VP, National Independent Venue Association (NIVA) Foundation; owner/artistic director, xBk; founder/board president, Station 1 Records; attorney, business affairs administration, Sony Music Entertainment
At this point in the pandemic, Tobi Parks’ xBk music venue in Des Moines, Iowa, has been open for almost half the time that it was closed. The 250-capacity artist space, which she envisioned as a home for LGBTQ+ music fans and others from marginalized communities, had been operating for only six months when the coronavirus halted concerts. (It has since resumed limited-capacity shows.) Soon after the shutdown, a fellow venue owner sent Parks, 44, an email to join a Zoom call with other panicking live-music professionals from across the country.
“That one email changed the trajectory of my life,” says Parks, whose previous music industry experience focused on copyright and licensing work for Sony and a nonprofit label/artist-development company she launched in 2015 — the same year she moved with her wife and kids from Brooklyn to Des Moines. Her peers on that Zoom call eventually became the National Independent Venue Association, and today Parks is vp of the association’s nonprofit, the NIVA Foundation, and co-chair of its diversity, equity and inclusion task force. Without NIVA’s support, she says it would have been “so easy to be sitting in despair, wondering, ‘What am I going to do with my business?’ ”
Instead, Parks spent the last year successfully lobbying Congress for federal funding for independent venues: The late-December relief package included $15 billion in Shuttered Venue Operators Grants. (President Biden’s March relief package has since allocated another $1.25 billion.) She’s also working with NIVA to share best practices for diversifying the industry’s workforce, from how and where venue staff post job listings to how they can communicate a welcoming work environment to those candidates.

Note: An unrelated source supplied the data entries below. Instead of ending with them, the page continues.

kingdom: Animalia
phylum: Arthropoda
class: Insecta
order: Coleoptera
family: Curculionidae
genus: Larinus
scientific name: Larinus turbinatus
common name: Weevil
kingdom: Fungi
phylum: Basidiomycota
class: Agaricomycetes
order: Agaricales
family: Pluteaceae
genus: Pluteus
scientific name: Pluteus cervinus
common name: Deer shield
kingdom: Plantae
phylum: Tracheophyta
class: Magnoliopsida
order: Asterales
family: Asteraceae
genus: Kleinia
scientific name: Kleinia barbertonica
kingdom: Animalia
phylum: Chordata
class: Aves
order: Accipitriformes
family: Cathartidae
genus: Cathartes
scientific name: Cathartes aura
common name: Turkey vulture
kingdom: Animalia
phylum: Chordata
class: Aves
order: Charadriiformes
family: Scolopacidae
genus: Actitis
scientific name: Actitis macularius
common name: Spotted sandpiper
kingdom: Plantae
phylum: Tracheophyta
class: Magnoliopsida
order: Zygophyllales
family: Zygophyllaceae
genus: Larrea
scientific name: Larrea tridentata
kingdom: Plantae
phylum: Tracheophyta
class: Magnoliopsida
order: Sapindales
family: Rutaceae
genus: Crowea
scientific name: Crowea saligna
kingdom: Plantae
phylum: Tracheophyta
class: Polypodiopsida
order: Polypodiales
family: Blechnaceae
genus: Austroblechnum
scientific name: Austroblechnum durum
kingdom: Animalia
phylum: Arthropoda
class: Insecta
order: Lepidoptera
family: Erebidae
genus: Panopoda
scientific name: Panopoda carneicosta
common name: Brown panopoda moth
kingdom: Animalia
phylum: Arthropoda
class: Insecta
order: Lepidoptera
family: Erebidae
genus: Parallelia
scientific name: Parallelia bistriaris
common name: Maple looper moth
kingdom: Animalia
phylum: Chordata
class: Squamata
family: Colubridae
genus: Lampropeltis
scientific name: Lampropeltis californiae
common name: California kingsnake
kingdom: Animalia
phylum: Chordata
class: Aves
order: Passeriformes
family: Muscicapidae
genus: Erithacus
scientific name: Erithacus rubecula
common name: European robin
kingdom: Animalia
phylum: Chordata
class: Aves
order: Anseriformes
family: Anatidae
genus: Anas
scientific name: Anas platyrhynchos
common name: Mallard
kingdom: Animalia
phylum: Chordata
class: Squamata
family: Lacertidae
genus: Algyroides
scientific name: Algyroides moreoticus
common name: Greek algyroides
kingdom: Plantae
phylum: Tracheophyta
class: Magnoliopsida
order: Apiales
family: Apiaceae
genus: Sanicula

Parks is sensitive to the barriers women and people of color face in this field. Even though she had a full-time position with Sony and owned the xBk building with her wife, every local bank turned her down for a “not terribly significant” construction loan to build out the venue until a white male business partner joined the venture. She has no way of knowing, of course, if systemic bias was at play — bringing a partner on board certainly lowered the risk for banks. Still, she says, “It was pretty eye-opening that it took that and we couldn’t do it on our own.”
The work is far from over. Since March 2020, over 100 independent venues have permanently closed. And because many indie-venue operators often do not own the buildings in which they work, such spaces are often at the mercy of landlords and spiking rents. That’s why Parks believes one of the most effective ways to create equity is for more venue operators, especially people of color, to own their businesses. In addition to youth and internship programs that will showcase the variety of career paths in the live industry, Parks and the NIVA Foundation want to create mentorship resources that will expand pathways to the top.
“I’m one small speck in the large spectrum of things, but it’s important for queer women of color to see me having this venue and doing things differently than the other folks in my community,” says Parks. “I want to be there to help usher in the next generation of folks who are interested in live music.”